■ドSなイケメン俳優にキュンキュンする『恋はつづくよどこまでも』

 ドSな佐藤健に多くの女性が夢中になったテレビドラマ『恋はつづくよどこまでも』も、少女漫画が原作だ。『プチコミック』(小学館)で円城寺マキ氏により2016年から連載された本作は、運命的な出会いを果たした医師と再会するため看護師になった主人公・佐倉七瀬のドタバタな恋を描いた作品だ。

 七瀬役には癒やし系で笑顔が魅力的な上白石萌音が起用され、七瀬が恋に落ちる“ドS”な医者・天堂浬役は人気俳優の佐藤健が演じている。穏やかで優しい印象がある佐藤の、“ドS”な演技に「キュンキュンする」と夢中になる女性も多く、毎回放送が終わるたび、SNSでは感想を語る投稿が殺到した。

 “魔王”と呼ばれ恐れられていた天堂が七瀬と恋に落ちる過程や、恋人同士になってからも一途に彼女を思う様子に、思わず上白石を「うらやましい」と思ってしまったのは筆者だけではないだろう。それほど、トキメキが詰まった作品だったと思う。

■爽やかなキャストの青春ストーリー『ちはやふる』

 “競技かるた”というマイナーなスポーツを一躍有名にしたのが、末次由紀氏による『ちはやふる』だ。

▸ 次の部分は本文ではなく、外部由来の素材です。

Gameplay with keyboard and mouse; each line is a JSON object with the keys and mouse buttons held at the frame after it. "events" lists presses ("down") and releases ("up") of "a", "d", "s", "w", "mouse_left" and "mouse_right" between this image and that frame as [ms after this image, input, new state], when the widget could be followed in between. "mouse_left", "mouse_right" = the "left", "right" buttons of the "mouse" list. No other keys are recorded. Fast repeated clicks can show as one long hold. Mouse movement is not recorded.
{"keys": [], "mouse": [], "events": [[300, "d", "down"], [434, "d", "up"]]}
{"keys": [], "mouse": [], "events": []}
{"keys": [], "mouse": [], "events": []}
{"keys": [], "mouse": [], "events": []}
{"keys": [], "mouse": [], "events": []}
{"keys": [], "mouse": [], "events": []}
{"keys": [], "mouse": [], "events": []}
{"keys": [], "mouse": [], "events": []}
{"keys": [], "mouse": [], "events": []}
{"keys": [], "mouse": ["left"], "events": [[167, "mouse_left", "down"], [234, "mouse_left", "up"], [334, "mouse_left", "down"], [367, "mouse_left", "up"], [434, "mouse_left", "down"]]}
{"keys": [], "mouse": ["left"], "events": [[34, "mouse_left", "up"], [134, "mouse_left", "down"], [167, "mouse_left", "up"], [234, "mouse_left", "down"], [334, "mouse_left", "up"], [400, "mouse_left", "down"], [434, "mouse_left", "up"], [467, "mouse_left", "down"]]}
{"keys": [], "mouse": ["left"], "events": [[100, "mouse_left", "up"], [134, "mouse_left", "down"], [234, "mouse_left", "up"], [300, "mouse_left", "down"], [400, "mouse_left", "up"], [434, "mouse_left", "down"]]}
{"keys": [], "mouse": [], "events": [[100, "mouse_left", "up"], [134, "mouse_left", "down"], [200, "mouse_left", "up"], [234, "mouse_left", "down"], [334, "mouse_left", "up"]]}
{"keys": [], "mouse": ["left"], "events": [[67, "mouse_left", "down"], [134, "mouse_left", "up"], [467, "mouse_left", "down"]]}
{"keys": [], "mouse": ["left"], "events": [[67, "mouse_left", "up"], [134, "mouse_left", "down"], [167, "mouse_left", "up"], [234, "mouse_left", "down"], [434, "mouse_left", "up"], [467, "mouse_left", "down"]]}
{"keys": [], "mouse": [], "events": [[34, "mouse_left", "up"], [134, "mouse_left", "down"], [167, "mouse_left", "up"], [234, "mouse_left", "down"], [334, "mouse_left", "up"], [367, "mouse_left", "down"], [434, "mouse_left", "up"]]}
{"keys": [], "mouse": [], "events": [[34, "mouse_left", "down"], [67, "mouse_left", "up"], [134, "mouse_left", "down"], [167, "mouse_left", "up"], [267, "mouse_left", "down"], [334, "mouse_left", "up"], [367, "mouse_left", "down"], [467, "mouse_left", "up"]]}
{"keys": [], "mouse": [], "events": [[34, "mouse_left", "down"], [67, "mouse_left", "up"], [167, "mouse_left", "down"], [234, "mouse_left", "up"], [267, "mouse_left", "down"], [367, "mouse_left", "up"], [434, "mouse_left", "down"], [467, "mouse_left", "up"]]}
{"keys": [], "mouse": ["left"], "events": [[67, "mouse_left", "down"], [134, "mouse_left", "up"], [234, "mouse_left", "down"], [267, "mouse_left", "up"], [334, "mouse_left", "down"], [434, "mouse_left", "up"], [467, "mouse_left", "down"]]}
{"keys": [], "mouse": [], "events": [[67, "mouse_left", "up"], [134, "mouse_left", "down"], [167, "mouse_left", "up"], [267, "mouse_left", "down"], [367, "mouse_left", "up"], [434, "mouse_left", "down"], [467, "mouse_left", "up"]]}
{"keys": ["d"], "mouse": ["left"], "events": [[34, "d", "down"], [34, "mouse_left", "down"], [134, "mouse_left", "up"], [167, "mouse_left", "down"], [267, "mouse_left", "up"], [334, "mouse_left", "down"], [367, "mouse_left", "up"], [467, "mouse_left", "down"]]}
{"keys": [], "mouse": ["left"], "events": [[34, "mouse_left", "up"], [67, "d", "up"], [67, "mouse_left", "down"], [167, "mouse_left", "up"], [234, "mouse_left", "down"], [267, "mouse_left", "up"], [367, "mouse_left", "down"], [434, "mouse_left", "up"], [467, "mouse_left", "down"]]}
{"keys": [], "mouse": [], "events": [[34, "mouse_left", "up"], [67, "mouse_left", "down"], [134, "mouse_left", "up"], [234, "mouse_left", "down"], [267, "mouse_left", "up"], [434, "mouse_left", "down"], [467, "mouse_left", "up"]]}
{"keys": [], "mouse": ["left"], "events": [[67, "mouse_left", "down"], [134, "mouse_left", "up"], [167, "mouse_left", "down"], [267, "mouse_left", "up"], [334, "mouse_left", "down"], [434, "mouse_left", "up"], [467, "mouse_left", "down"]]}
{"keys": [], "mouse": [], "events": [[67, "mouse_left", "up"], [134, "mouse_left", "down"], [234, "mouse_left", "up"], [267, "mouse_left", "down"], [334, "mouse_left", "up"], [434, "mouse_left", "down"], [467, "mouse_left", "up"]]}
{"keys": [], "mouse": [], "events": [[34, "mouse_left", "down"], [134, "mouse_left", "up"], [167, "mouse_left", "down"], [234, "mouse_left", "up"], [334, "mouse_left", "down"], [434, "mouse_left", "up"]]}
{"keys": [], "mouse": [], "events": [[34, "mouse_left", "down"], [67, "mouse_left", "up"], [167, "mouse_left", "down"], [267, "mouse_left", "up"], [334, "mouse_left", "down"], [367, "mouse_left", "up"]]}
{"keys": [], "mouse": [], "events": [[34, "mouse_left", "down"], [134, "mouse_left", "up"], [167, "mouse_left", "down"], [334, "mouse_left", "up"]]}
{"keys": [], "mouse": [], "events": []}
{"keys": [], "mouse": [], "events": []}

 原作は少女漫画ではあるが、その熱い物語に「熱血スポーツ漫画」という声もあがっている本作。その一方で、少女漫画らしい繊細な心理描写や恋愛描写が描かれたことも人気を博した要因だろう。

 2016年に実写映画化された『ちはやふる』は、二部作という豪華な仕様になっていた。主人公には人気女優の広瀬すずが起用され、広瀬が演じる綾瀬千早に想いをよせる真島 太一と綿谷新役には、それぞれ野村周平新田真剣佑が起用された。

 勢いのある若手俳優をメインキャストに起用したこの実写映画は、“競技かるた”のかっこよさを存分に味わえるものとなっていた。競技人口の拡大に大きく貢献したといわれ、現在においても本作のタイトルになぞった大会が開催されるなど、社会的にも大きな影響を与えた作品だといえるだろう。

■キャストの“怪演”が人気に…!?『のだめカンタービレ』

 “クラシック音楽”をテーマにしながら、コメディー要素も人気だった二ノ宮知子氏の『のだめカンタービレ』は、2001年から『Kiss』(講談社)で連載された少女漫画だ。

 2006年にテレビドラマ化された本作は、“変態”だが天才的な腕を持つピアニスト・野田恵役に上野樹里が起用され、のだめの奇想天外な行動を見事に演じていた。

 さらに幼少期のトラウマから海外留学ができないエリート音大生・千秋真一役には玉木宏が。イケメンのイメージが強い玉木の“殻を破った演技”は、本作の見どころのひとつといえるだろう。

 テレビドラマの放送終了後も特別編の放送や、完結編となる実写映画が二部作で公開されるなど幅広い展開が楽しめる作品となった。

 

 少女漫画を原作にした実写作品の名作たちは、恋愛要素からスポーツ、コメディーとさまざまなジャンルを楽しめる作品ばかりだ。人気俳優を起用した再現度の高い実写化は、まるで作品から登場人物たちが飛び出してきたようで、原作のファンたちも納得の仕上がりになっているのではないだろうか。